» Records for this task:
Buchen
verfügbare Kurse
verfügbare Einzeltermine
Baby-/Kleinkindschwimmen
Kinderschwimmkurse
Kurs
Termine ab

» What the task requires:
Output each record exactly, leaving nothing out.

» Result below:
Buchen
verfügbare Kurse
verfügbare Einzeltermine
Baby-/Kleinkindschwimmen
Kinderschwimmkurse
Kurs
Termine ab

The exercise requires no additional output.